Retype, exactly as they appear below, the lines between the line holding "[168,118,329,134] instana agent" and the line holding "[112,328,157,345] [79,360,189,373] devs).", both ends included.

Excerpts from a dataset
************
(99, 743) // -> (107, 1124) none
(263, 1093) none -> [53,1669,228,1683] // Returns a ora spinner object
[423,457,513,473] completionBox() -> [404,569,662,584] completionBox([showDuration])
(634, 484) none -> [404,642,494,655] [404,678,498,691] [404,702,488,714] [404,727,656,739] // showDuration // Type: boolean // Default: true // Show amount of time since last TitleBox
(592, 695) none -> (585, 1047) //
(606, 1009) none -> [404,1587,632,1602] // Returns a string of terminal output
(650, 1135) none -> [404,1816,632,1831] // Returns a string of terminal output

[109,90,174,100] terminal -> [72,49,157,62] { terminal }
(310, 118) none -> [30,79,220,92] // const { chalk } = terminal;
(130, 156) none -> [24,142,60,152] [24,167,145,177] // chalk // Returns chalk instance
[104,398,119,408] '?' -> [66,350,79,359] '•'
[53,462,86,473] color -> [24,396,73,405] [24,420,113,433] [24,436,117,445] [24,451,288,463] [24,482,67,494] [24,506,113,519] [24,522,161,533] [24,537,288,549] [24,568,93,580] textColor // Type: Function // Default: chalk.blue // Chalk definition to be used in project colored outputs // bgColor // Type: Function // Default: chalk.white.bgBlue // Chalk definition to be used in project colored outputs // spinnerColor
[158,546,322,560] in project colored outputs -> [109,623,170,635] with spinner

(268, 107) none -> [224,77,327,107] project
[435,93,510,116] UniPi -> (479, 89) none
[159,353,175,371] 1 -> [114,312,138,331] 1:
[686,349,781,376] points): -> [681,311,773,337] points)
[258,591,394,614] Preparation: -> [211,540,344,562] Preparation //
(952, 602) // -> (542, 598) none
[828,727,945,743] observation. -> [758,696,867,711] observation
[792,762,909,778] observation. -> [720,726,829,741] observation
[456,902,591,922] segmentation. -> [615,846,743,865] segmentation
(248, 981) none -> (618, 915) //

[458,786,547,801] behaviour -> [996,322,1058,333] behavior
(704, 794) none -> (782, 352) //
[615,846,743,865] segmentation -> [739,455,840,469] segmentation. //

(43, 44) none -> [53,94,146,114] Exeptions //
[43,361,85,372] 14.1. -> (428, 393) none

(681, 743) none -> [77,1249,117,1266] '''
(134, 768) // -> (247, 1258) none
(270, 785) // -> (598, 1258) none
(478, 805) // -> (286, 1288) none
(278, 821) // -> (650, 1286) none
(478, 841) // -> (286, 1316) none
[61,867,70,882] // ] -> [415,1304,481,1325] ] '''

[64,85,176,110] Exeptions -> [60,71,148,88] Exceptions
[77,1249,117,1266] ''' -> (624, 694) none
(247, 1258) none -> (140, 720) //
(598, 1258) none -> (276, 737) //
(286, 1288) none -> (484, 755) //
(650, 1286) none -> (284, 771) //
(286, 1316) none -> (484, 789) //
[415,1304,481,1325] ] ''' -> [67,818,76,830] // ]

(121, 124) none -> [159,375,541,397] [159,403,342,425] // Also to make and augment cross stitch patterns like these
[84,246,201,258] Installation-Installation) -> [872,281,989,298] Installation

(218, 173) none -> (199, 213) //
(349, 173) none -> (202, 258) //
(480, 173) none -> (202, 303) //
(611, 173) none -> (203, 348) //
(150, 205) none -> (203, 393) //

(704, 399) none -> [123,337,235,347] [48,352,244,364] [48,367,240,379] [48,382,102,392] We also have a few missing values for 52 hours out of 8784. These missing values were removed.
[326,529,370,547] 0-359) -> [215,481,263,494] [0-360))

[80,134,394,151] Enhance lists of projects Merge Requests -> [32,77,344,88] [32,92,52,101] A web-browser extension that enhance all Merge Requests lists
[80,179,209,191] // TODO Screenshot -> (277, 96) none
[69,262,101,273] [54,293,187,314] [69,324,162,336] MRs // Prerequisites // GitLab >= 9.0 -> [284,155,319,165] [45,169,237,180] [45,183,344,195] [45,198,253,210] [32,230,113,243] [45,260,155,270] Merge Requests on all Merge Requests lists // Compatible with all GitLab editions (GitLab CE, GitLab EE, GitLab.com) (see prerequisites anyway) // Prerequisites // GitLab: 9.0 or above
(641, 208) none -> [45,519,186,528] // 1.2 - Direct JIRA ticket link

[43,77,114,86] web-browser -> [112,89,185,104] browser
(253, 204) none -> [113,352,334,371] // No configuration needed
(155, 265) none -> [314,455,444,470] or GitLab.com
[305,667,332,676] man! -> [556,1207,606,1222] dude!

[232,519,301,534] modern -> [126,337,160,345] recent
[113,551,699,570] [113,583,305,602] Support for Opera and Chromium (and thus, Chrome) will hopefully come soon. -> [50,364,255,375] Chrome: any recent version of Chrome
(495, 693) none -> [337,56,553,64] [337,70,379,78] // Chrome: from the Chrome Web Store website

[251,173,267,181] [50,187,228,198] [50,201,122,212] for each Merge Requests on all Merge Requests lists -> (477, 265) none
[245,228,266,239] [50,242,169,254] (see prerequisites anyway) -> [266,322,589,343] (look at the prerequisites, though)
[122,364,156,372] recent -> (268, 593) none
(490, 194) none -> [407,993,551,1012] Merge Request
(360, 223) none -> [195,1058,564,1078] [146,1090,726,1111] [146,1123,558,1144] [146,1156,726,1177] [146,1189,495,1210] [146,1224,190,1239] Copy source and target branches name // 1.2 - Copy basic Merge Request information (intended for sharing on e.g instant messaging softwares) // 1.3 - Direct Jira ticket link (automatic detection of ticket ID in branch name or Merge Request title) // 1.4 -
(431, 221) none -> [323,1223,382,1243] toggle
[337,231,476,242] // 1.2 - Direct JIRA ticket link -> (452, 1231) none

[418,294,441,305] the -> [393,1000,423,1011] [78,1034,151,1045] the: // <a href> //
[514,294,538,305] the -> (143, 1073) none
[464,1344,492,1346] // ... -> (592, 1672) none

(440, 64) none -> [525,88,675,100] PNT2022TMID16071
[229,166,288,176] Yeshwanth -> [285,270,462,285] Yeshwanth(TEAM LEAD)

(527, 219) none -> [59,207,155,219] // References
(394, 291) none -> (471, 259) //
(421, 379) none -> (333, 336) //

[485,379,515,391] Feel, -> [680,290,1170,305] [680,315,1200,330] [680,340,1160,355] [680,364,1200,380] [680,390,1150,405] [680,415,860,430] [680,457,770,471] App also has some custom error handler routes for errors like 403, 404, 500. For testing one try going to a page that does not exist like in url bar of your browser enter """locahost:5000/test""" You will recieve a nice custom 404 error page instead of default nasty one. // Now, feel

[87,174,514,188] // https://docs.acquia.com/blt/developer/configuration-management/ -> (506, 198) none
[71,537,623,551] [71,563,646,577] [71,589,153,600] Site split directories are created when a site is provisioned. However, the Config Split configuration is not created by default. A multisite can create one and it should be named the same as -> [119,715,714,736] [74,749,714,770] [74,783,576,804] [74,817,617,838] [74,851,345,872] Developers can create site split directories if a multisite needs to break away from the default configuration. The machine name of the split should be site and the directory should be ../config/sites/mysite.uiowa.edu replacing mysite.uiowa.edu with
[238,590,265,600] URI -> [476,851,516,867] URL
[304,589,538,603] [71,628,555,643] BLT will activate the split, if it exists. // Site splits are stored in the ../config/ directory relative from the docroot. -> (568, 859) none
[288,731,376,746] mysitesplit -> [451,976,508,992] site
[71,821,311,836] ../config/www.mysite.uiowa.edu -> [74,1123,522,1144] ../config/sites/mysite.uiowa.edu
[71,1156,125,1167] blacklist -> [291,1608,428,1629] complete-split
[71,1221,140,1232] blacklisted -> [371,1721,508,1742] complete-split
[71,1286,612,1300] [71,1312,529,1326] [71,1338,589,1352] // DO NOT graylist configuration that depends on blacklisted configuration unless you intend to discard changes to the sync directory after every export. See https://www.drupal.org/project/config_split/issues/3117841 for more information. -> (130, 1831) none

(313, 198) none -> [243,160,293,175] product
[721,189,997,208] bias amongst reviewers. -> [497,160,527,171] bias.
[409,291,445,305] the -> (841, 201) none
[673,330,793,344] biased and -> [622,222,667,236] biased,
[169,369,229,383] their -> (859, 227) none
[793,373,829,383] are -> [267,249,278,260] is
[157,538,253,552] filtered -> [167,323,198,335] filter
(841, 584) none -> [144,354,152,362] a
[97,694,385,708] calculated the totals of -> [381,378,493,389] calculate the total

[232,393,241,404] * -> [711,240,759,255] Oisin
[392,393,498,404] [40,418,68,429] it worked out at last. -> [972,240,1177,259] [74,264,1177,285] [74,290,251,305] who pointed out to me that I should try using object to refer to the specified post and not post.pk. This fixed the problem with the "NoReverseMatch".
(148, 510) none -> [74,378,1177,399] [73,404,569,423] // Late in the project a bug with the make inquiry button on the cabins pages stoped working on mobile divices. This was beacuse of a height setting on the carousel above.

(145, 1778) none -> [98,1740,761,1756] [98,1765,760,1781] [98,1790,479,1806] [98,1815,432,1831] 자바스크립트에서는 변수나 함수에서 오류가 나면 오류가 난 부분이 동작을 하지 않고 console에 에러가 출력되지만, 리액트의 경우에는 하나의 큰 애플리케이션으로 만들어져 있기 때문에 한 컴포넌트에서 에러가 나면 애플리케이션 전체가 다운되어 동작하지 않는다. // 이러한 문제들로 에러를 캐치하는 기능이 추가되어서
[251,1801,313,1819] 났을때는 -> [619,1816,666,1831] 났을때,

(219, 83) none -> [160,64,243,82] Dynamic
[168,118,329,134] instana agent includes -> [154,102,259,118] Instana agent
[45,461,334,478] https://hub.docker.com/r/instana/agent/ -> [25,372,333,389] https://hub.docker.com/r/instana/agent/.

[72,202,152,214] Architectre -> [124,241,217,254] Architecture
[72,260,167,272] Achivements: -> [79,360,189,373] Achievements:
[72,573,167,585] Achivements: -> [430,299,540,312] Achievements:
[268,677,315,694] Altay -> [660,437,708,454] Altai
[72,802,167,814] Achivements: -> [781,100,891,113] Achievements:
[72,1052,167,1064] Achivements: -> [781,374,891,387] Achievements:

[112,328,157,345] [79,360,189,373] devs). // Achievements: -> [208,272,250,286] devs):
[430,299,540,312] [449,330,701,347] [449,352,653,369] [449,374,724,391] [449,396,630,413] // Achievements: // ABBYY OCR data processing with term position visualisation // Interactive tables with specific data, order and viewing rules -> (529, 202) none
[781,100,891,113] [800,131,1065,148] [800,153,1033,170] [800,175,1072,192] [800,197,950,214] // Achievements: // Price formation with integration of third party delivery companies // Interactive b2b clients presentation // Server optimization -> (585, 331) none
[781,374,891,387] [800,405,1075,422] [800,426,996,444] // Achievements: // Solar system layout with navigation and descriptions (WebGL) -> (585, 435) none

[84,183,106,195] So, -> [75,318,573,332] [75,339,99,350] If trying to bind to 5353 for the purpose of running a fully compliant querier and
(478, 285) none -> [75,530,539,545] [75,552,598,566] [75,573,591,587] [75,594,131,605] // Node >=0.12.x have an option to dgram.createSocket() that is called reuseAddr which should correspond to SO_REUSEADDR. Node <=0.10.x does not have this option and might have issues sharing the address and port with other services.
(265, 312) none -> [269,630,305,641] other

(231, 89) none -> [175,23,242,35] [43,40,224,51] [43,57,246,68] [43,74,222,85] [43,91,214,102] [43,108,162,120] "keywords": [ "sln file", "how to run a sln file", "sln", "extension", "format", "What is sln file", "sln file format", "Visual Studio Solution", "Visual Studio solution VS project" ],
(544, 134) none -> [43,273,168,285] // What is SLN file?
************
> [Solution to this problem]:
[168,118,329,134] instana agent includes -> [154,102,259,118] Instana agent
[45,461,334,478] https://hub.docker.com/r/instana/agent/ -> [25,372,333,389] https://hub.docker.com/r/instana/agent/.

[72,202,152,214] Architectre -> [124,241,217,254] Architecture
[72,260,167,272] Achivements: -> [79,360,189,373] Achievements:
[72,573,167,585] Achivements: -> [430,299,540,312] Achievements:
[268,677,315,694] Altay -> [660,437,708,454] Altai
[72,802,167,814] Achivements: -> [781,100,891,113] Achievements:
[72,1052,167,1064] Achivements: -> [781,374,891,387] Achievements:

[112,328,157,345] [79,360,189,373] devs). // Achievements: -> [208,272,250,286] devs):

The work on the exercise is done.